Deaths in the family

Author: Notre Dame Magazine staff

Morris Pollard devoted most of his 95 years to making medical research breakthroughs. He passed nearly 50 of those years at Notre Dame before he died in June.

Pollard’s early studies in science were interrupted by World War II. The young grad student from Hartford, Connecticut, enrolled in the U.S. Army’s Veterinary Corps and was stationed at Fort Sam Houston in Texas, where he tested vaccines for exotic diseases such as Q-fever and typhus that were plaguing Pacific forces. His research won him three presidential citations and an Army Commendation Medal, one of the highest honors for heroism outside of combat.

After the war Pollard joined the faculty at the University of Texas Medical Branch in Galveston, where he developed the first serological test for Hepatitis A and diagnostic tests for poliomyelitis. In 1961, Rev. Theodore M. Hesburgh, CSC, invited him to join the Notre Dame faculty. Pollard hesitated over how he would fit in as a Jew at a Catholic university but finally was persuaded to move to South Bend and direct the Lobund Laboratory.

At Notre Dame, Pollard published more than 300 scientific articles and created a breed of germ-free rats for research on the mechanisms of disease. Findings that triggered advances in bone marrow transplants won him the American Cancer Society’s Hope Award. More recently, he found that soy-rich diets could prevent refractory prostate cancers.

Late in life, he devoted himself to the cause of his son Jonathan, who has served 24 years on a life sentence for acts of espionage on behalf of Israel. He is survived by Jonathan, his two other children, Harvey and Carol, two grandchildren and five great-grandchildren.

An acclaimed historian, esteemed professor, loving father and faithful Christian, Vincent DeSantis died in May at age 94. He is fondly remembered for his generosity and his 60 years of service to Notre Dame.

DeSantis spent his entire professional career at Notre Dame, beginning in 1949. He chaired the history department from 1963 to 1971 and wrote noted studies of U.S. politics and society, including The Shaping of Modern America: 1877-1916. Younger alumni knew him for his popular class, American Presidents from FDR to Clinton. Meanwhile, his scholarly contributions sparked the Society for Historians of the Gilded Age and the Progressive Era to establish the Vincent P. DeSantis Prize to honor the best book published in the field.
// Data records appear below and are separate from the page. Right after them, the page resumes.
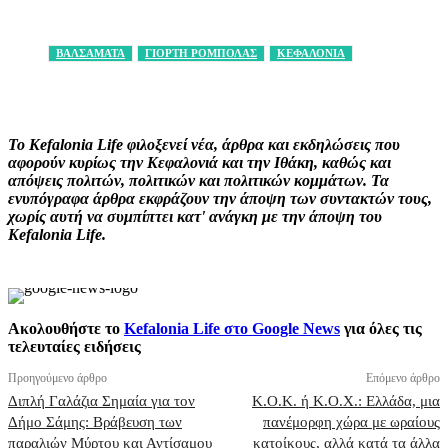
ΒΑΛΣΑΜΑΤΑ
ΓΙΟΡΤΗ ΡΟΜΠΟΛΑΣ
ΚΕΦΑΛΟΝΙΑ
Facebook
X
Pinterest
WhatsApp
Το Kefalonia Life φιλοξενεί νέα, άρθρα και εκδηλώσεις που
αφορούν κυρίως την Κεφαλονιά και την Ιθάκη, καθώς και
απόψεις πολιτών, πολιτικών και πολιτικών κομμάτων. Τα
ενυπόγραφα άρθρα εκφράζουν την άποψη των συντακτών τους,
χωρίς αυτή να συμπίπτει κατ' ανάγκη με την άποψη του
Kefalonia Life.
Ακολουθήστε το
Kefalonia Life στο Google News
για όλες τις
τελευταίες ειδήσεις
Προηγούμενο άρθρο
Επόμενο άρθρο
Διπλή Γαλάζια Σημαία για τον
Κ.Ο.Κ. ή Κ.Ο.Χ.: Ελλάδα, μια
Δήμο Σάμης: Βράβευση των
πανέμορφη χώρα με ωραίους
παραλιών Μύρτου και Αντίσαμου
κατοίκους, αλλά κατά τα άλλα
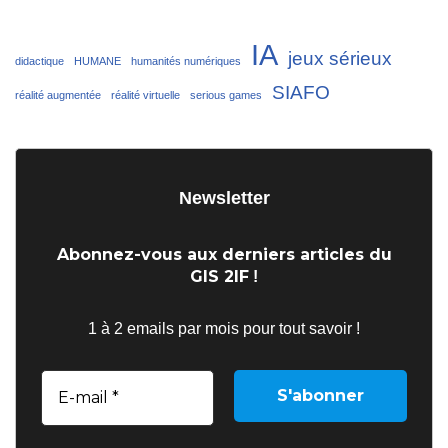
IA
jeux sérieux
didactique
HUMANE
humanités numériques
SIAFO
réalité augmentée
réalité virtuelle
serious games
Newsletter
Abonnez-vous aux derniers articles du
GIS 2IF
!
1 à 2 emails par mois pour tout savoir !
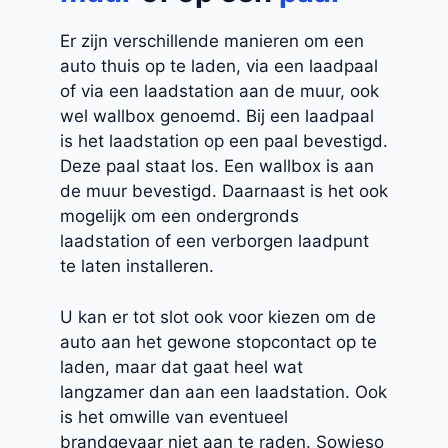
Er zijn verschillende manieren om een
auto thuis op te laden, via een laadpaal
of via een laadstation aan de muur, ook
wel wallbox genoemd. Bij een laadpaal
is het laadstation op een paal bevestigd.
Deze paal staat los. Een wallbox is aan
de muur bevestigd. Daarnaast is het ook
mogelijk om een ondergronds
laadstation of een verborgen laadpunt
te laten installeren.
U kan er tot slot ook voor kiezen om de
auto aan het gewone stopcontact op te
laden, maar dat gaat heel wat
langzamer dan aan een laadstation. Ook
is het omwille van eventueel
brandgevaar niet aan te raden. Sowieso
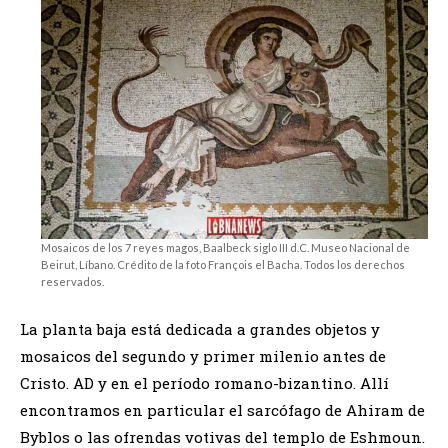
Mosaicos de los 7 reyes magos, Baalbeck siglo III d.C. Museo Nacional de
Beirut, Líbano. Crédito de la foto François el Bacha. Todos los derechos
reservados.
La planta baja está dedicada a grandes objetos y
mosaicos del segundo y primer milenio antes de
Cristo. AD y en el período romano-bizantino. Allí
encontramos en particular el sarcófago de Ahiram de
Byblos o las ofrendas votivas del templo de Eshmoun.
During World War II DeSantis served in the Army and saw action in New Guinea and the Philippines. After the war, the native of Birdsboro, Pennsylvania, used the G.I. Bill to pursue his interest in American history. He later returned to active duty to serve in the Korean War, but his enthusiasm for scholarship never flagged and would earn him a Guggenheim fellowship and three Fulbright awards that took him to Italy, India and Australia.

His generosity was similarly distinguished and included a graduate fellowship in history at Notre Dame. While studying in India, he funded the education of a family in gratitude for their hospitality. Everywhere he lived, he made sure to contribute in some way.

De Santis is survived by his four sons, Vincent Jr., Edmund, Philip and John.